1. Un anticuerpo monoclonal, anticuerpo quimérico, anticuerpo totalmente humanizado, anticuerpo anti-anti-ID o sus fragmentos, que reconocen específicamente y se unen al receptor de LDL humano soluble y sus fragmentos, que es capaz de inhibir la replicación del virus de la hepatitis C, y que es asequible inmunizando animales con LDLR +291 humano soluble, es decir, la forma del receptor humana soluble incluyendo la forma de la secuencia de aminoacios de Asp+4 a Glu+291 de la secuencia de LDLR humano soluble, excepto el anticuerpo monoclonal C7.

2. El anticuerpo monoclonal de acuerdo con la reivindicación 1, en el que el anticuerpo monoclonal es generado por el clon de hibridoma 12.6, depositado en el CNCM con el Nº 1-2390, clon 28, depositado en el CNCM con el Nº 1-2391, clon 29.8, depositado en el CNCM con el Nº 1-2392.

3. El anticuerpo monoclonal de acuerdo con la reivindicación 1 expresado por el clon del hibridoma 12.6 depositado en el CNCM con el Nº 1-2390.

4. El anticuerpo monoclonal de acuerdo con la reivindicación 1 expresado por el clon del hibridoma 28 depositado en el CNCM con el Nº 1-2391.

5. El anticuerpo monoclonal de acuerdo con la reivindicación 1 expresado por el clon del hibridoma 29.8 depositado en el CNCM con el Nº 1-2392.

6. El anticuerpo monoclonal de acuerdo con la reivindicación 1 expresado por el clon del hibridoma 30 depositado en el CNCM con el Nº 1-2393.

7. El anticuerpo monoclonal de acuerdo con la reivindicación 1 expresado por el clon del hibridoma 50.30 depositado en el CNCM con el Nº 1-2394.

8. El anticuerpo monoclonal de acuerdo con cualquiera de las reivindicaciones 1 a 7, que pertenece al isotipo de inmunoglobulina IgG_{1} o IgM.

9. Un clon del hibridoma 12.6 depositado en el CNCM con el Nº 1-2390.

10. Un clon del hibridoma 28 depositado en el CNCM con el Nº 1-2391.

11. Un clon del hibridoma 29.8 depositado en el CNCM con el Nº 1-2392.

12. Un clon del hibridoma 30 depositado en el CNCM con el Nº 1-2393.

13. Un clon del hibridoma 50.30 depositado en el CNCM con el Nº 1-2394.

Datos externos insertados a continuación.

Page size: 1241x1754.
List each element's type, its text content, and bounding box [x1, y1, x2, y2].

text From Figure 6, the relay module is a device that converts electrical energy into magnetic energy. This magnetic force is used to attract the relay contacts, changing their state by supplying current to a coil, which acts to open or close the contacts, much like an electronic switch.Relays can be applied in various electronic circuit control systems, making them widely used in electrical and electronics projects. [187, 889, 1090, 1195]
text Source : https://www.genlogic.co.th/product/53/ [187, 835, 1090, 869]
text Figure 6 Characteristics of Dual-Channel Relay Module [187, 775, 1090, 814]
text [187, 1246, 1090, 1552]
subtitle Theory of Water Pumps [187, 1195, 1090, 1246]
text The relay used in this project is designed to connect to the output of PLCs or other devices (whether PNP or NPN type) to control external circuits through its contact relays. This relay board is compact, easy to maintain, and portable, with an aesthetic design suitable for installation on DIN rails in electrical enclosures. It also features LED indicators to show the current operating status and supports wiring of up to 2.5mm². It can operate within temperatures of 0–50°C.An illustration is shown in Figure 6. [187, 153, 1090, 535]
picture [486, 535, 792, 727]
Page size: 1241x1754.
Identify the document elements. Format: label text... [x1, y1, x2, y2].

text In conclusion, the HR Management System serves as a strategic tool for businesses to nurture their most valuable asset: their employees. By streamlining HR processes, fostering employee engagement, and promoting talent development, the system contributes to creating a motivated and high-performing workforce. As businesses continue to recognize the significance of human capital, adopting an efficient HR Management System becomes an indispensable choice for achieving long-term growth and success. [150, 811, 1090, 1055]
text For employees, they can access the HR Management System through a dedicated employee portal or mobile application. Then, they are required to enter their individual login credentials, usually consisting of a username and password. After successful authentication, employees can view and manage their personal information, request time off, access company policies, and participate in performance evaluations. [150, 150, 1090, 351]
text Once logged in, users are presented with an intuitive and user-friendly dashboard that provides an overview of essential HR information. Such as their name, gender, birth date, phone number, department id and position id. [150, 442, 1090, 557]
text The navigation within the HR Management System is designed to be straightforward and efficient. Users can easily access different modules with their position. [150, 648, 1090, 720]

14. Un método para la detección y/o la cuantificación de LDLR humano soluble, que comprende el uso de un anticuerpo monoclonal de acuerdo con cualquiera de las reivindicaciones 1 a 8.

15. Un método para preparar un anticuerpo monoclonal que comprende cultivar un hibridoma clonado que comprende células de bazo de un mamífero inmunizado con LDLR +291 altamente purificado humano soluble, es decir, la forma del receptor humano soluble incluyendo la forma de la secuencia de aminoácidos Asp+4 a Glu+291 de la secuencia de LDLR humano soluble, y células linfoides homogénicas o heterogénicas en medio líquido o en el abdomen de un mamífero que permita que el hibridoma produzca y acumule el anticuerpo monoclonal.

16. Un método para purificar LDLR humano, que comprende poner en contacto un material que contiene LDLR humano a granel con el anticuerpo monoclonal de acuerdo con cualquiera de las reivindicaciones 1 a 8 o con el anticuerpo monoclonal preparado por el método de la reivindicación 15.

17. Un método in vitro para inhibir las replicación del virus de la hepatitis C, que comprende poner en contacto células con el anticuerpo monoclonal de las reivindicaciones 1 a 8 antes de la infección por el virus de la hepatitis C para inhibir la replicación de la hepatitis C en las células.

18. El uso del anticuerpo monoclonal de acuerdo con las reivindicaciones 1 a 8 para la preparación de un medicamento para el tratamiento por infección de la hepatitis C.

19. El anticuerpo monoclonal de acuerdo con las reivindicaciones 1 a 8 para uso como medicamento.